REMEMBERING ANN HOLUB

Bloomington-Normal’s first female disc jockey

With almost no public notice until a delayed obituary appeared, Ann Holub died in Bloomington on March 8, 2023. To Baby Boomers who wore braces on their teeth, the Holub name was familiar. Ann’s father, Dr. John Holub, was one of the Twin Cities’ best known dentists and orthodontists in the fifties and sixties.

The Holub family – Dr. John, wife Vivian, and daughters Ann and Ruth, lived in Bloomington’s South Hill neighborhood at 1109 South Main Street. By today’s standards it would be considered an unpretentious location for a dentist to live. Joan Ann Holub was a 1955 graduate of University High School but she always used her middle name, not her first.

Left: Ann Holub as a Realtor in 1985. Weaver Associates photo. Center: Ann as a golfer on the sports page. From Pantagraph Archives. Right: Ann was a drummer in an all-girl band as a teenager. Pantagraph Negative Collection, courtesy McLean County Museum of History

She attended college at Lindenwood in St. Louis, Illinois Wesleyan University and Northwestern University at Evanston. Her first profession was medical technology, a line of work she eventually abandoned for the less-financially secure jobs offered by radio stations,

A medical technologist is often the person called on to draw patients’ blood in a doctor’s office, clinic or hospital, and later to perform the lab work in search of signs of poor health. They are smart people and the job requires training and state certification.

But Ann had always felt the call of the microphone and sought to be a journalist. So she made a career change, went to broadcasting school and found herself on the radio at WEIC in Charleston.

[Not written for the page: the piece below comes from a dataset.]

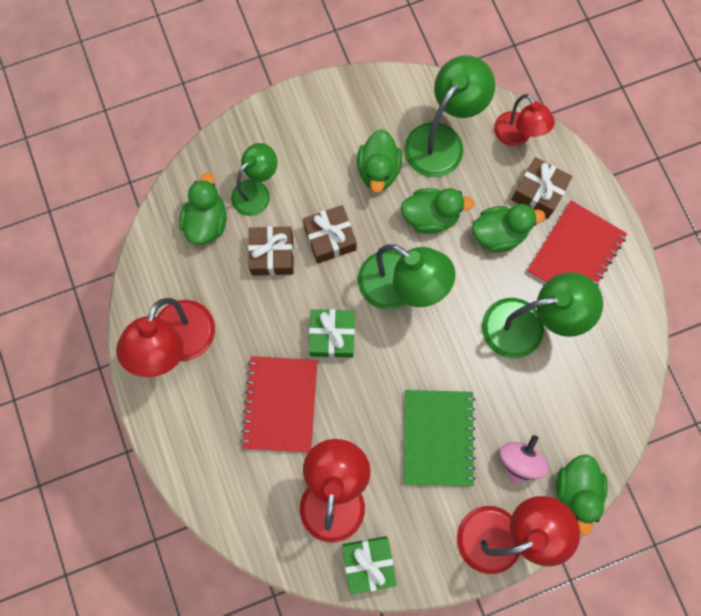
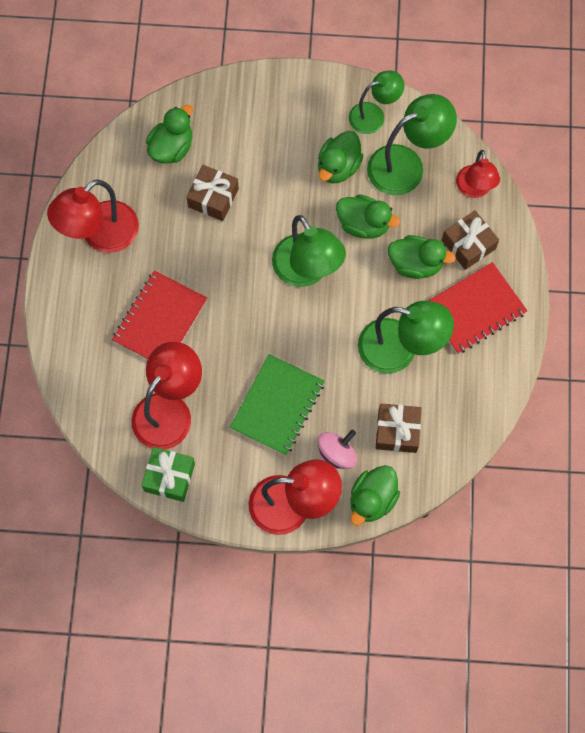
camera: 25 degrees right, 5 degrees down
(257, 192) = (226, 141): green lamp -> green lamp (374, 115)
(330, 238) = (268, 205): brown gift -> brown gift (397, 431)
(332, 336) = (230, 285): green gift -> none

The Charleston job lasted until a position opened at WJBC in Bloomington in 1972. When she was hired there, she made history as the first female disc jockey in the Twin Cities. Along with playing records, she also wrote and delivered news on the air. One of the men on the air staff objected to women reading the sportscasts, but she sometimes found a way to work in a mention of the Chicago Cubs.

“Ann was like more than a few radio people,” recalls former WJBC morning personality and co-worker Don Munson in a recent email: “bubbly on the air, reserved, quiet and a bit introverted off the air… she produced a friendly upbeat music show, clearly loving the 45’s she was spinning.”

In later years she talked with your editor of the fun she had broadcasting in her own home town. But eventually she packed her professional bags and took a job at WIRL Radio in Peoria. It was a Top 40 format station in the seventies, and Ann is still remembered as one of the air staff in a Wikipedia article. Of the nineteen WIRL announcers mentioned, Ann Holub stands out as the only woman.

In time, Ann returned home and sold real estate for several years. She also emerged as a great golfer but not as good, she would say, as her mother Vivian. However during the golf season, both Ann and Vivian would appear at or near the top of the leader boards of local women’s golf tournaments.

Ann beat cancer in the early nineties, but the treatment damaged her kidneys and her health began a slow decline. She began dialysis in November of 2022 but in the end she died of COVID, according to her obituary. She was 86 years old.

The Holub family is buried together at Park Hill Cemetery: Dr. John, with Vivian, Ann, and her sister Ruth (also a COVID victim). Ann Holub’s last putt is long since sunk, and her last real estate deal long since closed. Half a century after she first hit local airwaves, Don Munson writes: “She had voice, enthusiasm and timing to land a job in a larger market than B-N but she never seemed to aspire to that. We were glad to have her on JBC in the 1970s!”

While Ann Holub was a trailblazer, at least one notable woman held sway at WJBC a decade earlier. Flo Armstrong co-hosted a daily one-hour program with newcomer Lanny Larason. They focused on talk and interviews but they weren’t disc jockeys. Larason eventually went to a station in Boston and Mrs. Armstrong later hosted a show on the old WIOK, which later became WAKC before it went off the air for good.